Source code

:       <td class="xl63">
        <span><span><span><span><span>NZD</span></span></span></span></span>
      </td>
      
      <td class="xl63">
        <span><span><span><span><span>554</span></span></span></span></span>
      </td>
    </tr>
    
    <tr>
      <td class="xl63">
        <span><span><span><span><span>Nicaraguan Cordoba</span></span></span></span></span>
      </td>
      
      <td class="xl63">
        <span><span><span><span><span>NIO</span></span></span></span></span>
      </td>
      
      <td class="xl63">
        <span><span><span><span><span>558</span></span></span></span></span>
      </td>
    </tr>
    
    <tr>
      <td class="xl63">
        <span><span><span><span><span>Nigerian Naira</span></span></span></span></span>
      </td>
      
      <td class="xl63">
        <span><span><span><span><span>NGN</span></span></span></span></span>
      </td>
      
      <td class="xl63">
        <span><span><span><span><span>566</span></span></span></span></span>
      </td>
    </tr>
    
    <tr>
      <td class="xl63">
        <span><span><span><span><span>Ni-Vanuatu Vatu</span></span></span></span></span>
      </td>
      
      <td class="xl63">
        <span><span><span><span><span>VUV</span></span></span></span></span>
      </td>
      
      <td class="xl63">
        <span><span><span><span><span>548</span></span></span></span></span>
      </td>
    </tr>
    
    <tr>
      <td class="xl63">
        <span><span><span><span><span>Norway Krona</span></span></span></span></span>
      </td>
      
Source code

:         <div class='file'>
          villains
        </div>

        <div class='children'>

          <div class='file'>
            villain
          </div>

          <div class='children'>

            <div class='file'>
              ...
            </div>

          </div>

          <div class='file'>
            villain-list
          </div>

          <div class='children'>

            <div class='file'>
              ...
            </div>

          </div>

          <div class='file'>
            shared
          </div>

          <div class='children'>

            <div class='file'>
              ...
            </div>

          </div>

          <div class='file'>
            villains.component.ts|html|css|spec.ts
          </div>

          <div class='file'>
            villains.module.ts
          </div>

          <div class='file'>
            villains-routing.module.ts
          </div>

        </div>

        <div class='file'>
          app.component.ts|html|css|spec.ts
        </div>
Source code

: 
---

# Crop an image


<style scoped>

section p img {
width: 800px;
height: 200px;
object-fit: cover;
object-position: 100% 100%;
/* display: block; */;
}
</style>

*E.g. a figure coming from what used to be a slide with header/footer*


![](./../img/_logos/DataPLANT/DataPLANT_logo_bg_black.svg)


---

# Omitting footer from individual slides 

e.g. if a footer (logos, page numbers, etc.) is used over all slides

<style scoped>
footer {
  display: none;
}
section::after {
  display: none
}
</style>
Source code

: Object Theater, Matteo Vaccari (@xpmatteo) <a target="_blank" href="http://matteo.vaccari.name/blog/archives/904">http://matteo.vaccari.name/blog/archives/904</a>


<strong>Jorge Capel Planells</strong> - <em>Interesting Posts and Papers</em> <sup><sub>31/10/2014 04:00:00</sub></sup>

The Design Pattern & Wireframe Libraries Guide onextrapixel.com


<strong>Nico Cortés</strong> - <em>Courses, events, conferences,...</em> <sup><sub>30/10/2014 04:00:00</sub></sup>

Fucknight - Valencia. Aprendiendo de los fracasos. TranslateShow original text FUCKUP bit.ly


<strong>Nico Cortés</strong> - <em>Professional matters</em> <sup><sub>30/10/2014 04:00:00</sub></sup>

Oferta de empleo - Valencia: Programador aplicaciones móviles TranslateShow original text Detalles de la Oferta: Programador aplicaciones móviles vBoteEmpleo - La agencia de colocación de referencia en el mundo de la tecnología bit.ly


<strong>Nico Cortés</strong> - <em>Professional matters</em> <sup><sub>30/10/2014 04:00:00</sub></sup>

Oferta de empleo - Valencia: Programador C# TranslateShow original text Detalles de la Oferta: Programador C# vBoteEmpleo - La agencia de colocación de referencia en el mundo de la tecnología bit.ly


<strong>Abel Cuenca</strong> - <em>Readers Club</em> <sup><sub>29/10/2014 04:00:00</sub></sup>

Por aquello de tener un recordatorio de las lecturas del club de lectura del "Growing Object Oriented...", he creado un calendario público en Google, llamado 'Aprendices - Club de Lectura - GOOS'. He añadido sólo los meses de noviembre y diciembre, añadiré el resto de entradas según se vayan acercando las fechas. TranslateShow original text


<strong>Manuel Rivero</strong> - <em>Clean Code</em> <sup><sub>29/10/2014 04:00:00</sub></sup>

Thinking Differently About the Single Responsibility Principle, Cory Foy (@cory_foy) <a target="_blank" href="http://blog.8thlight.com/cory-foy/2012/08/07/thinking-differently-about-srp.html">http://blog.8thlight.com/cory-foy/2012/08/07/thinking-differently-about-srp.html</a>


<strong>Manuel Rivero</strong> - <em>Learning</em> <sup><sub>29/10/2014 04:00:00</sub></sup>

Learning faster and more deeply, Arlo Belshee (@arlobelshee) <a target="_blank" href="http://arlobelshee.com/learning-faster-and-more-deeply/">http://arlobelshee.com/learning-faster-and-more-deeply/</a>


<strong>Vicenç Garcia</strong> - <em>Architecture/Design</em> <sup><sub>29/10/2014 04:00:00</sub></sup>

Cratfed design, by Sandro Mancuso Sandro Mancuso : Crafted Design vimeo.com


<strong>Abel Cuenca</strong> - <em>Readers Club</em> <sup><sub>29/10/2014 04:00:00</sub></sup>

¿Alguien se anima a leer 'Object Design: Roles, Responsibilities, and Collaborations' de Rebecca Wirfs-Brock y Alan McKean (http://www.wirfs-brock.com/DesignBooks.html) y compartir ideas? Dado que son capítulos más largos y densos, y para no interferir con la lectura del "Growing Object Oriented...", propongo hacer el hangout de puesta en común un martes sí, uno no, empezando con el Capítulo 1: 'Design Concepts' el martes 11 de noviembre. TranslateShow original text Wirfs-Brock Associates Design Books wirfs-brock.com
☆ ☆ ☆ ☆ ☆
#### [The problem]
Would you please show every line of the material above that includes the string "villains"?

#### [Result of the exercise]
          villains
            villains.component.ts|html|css|spec.ts
            villains.module.ts
            villains-routing.module.ts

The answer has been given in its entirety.